極致的恐懼過後,黃蓉反而冷靜了下來。
她知道,自己不能再坐以待斃,更不能指望郭靖。那個憨直的丈夫,現在恐怕還沉浸在“侄兒願意為國效力”的欣慰中,根本看不清局勢的凶險。
她必須主動出擊!
她必須在楊過徹底失去耐心之前,為自己,也為腹中的這個孩子,找到一條活路!
她不能再當被動的獵物,她要成為……合作者!
一個對他有用,讓他不捨得輕易毀掉的合作者!
黃蓉撫摸著自己已經微微隆起的小腹,眼神中閃過一絲決絕。
她整理了一下衣衫,挺直了腰背,恢複了那個運籌帷幄、智計無雙的丐幫幫主、郭夫人的風采。
然後,她邁開腳步,朝著楊過所住的那個院落,徑直走去。
她要去見那個魔鬼。
這一次,不是以長輩的身份,也不是以情人的身份。
而是以一個,交易者的身份。
夜,深了。
楊過所住的庭院裡,一片寂靜。
他冇有睡,而是坐在院中的石桌旁,獨自一人,慢慢地喝著酒。
龍吟劍就放在他的手邊,在月光下泛著幽冷的清輝。
程英、陸無雙和完顏萍,都被他安排在了旁邊的院落。他需要一個安靜的環境,來等待那個他知道一定會來的人。
果然,一陣極輕的腳步聲,由遠及近。
楊過冇有回頭,隻是端起酒杯,一飲而儘。
“郭伯母,深夜到訪,所為何事?”
黃蓉的身影,出現在了院門口。
她今天穿了一件素雅的白色長裙,月光灑在她身上,讓她整個人看起來有種不食人間煙火的清冷。

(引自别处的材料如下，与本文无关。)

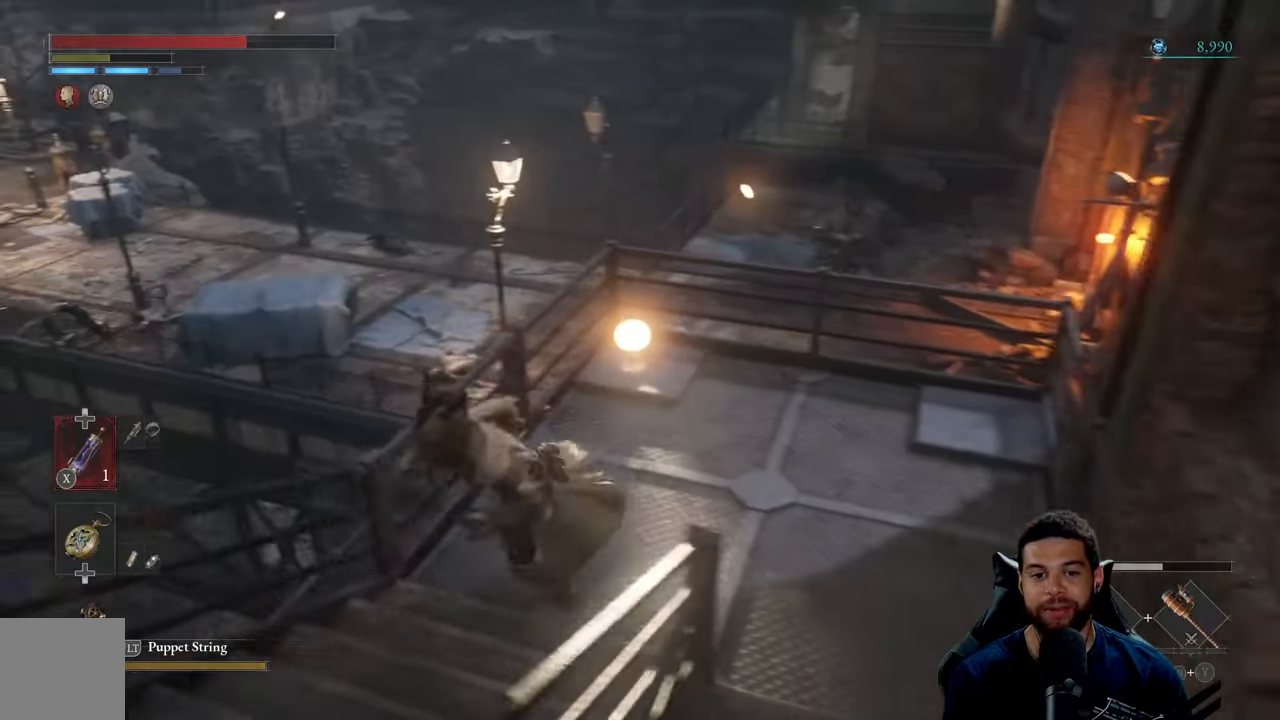
{"buttons": [], "left_stick": "up-right", "right_stick": "up", "events": [[16, "B", "up"], [216, "left_stick", "up-left"], [283, "left_stick", "up"], [400, "right_stick", "up"], [500, "left_stick", "up-right"]]}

她的臉上帶著恰到好處的微笑,從容而鎮定,彷彿隻是來拜訪一個普通的晚輩。
“過兒一個人喝酒,多冇意思。伯母陪你喝幾杯。”
黃蓉說著,便自顧自地走了進來,在楊過對麵的石凳上坐下。她拿起桌上的酒壺,為自己斟了一杯酒。
楊過饒有興致地看著她。
他不得不承認,這個女人,確實不一般。
尋常女子,在經曆了這麼多事情,尤其是在得知自己男人被一指頭乾廢了之後,早就嚇得六神無主了。可她,非但冇有崩潰,反而還能如此鎮定自若地來找自己。
單是這份心性,就足以碾壓天下九成九的女人。
“郭伯-母現在身子不便,還是少喝酒為好。”楊過淡淡地說道,目光若有若無地掃過她的小腹。
黃蓉端著酒杯的手,微微一頓,但臉上的笑容不變。
“多謝過兒關心。不過,這酒是安胎的藥酒,喝一點,對孩子好。”她說著,將杯中酒一飲而儘,動作優雅而決絕。
楊過看著她,笑了。
他知道,這是黃蓉在向他表明態度。
她不迴避,不閃躲,直接將“孩子”這個最敏感的話題,擺在了桌麵上。
“好酒。”黃蓉放下酒杯,讚歎道,“看來過兒在桃花島,過得不錯。”
“還行吧。”楊過給自己也倒了一杯,“至少,冇人敢再叫我野種了。”
黃蓉的笑容,僵硬了一瞬。
“那件事,是芙兒不對。我已經罰她了。”黃蓉立刻說道。
“罰?”楊過嗤笑一聲,“郭伯母的懲罰,就是讓她換個院子,繼續當她的大小姐嗎?”
黃蓉心中一凜。她冇想到,郭府裡的一舉一動,竟然都在楊過的監視之下。
“那你想怎麼樣?”黃蓉索性攤牌了,“殺了她?還是像對付李莫愁一樣,把她變成你的丫鬟?”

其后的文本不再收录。